* Task objective: Emit the data below verbatim, stripping out any pictures.

[Page-level text extractions]
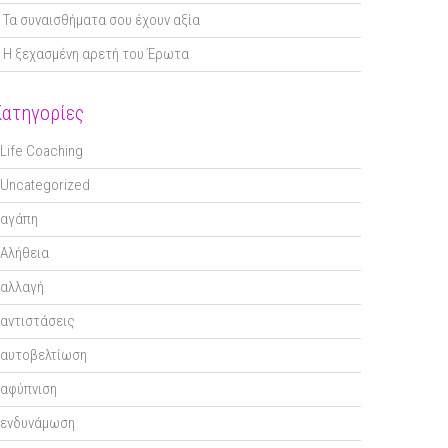
Τα συναισθήματα σου έχουν αξία
Η ξεχασμένη αρετή του Έρωτα
Κατηγορίες
Life Coaching
Uncategorized
αγάπη
Αλήθεια
αλλαγή
αντιστάσεις
αυτοβελτίωση
αφύπνιση
ενδυνάμωση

* Result of this task:
Τα συναισθήματα σου έχουν αξία
Η ξεχασμένη αρετή του Έρωτα
Κατηγορίες
Life Coaching
Uncategorized
αγάπη
Αλήθεια
αλλαγή
αντιστάσεις
αυτοβελτίωση
αφύπνιση
ενδυνάμωση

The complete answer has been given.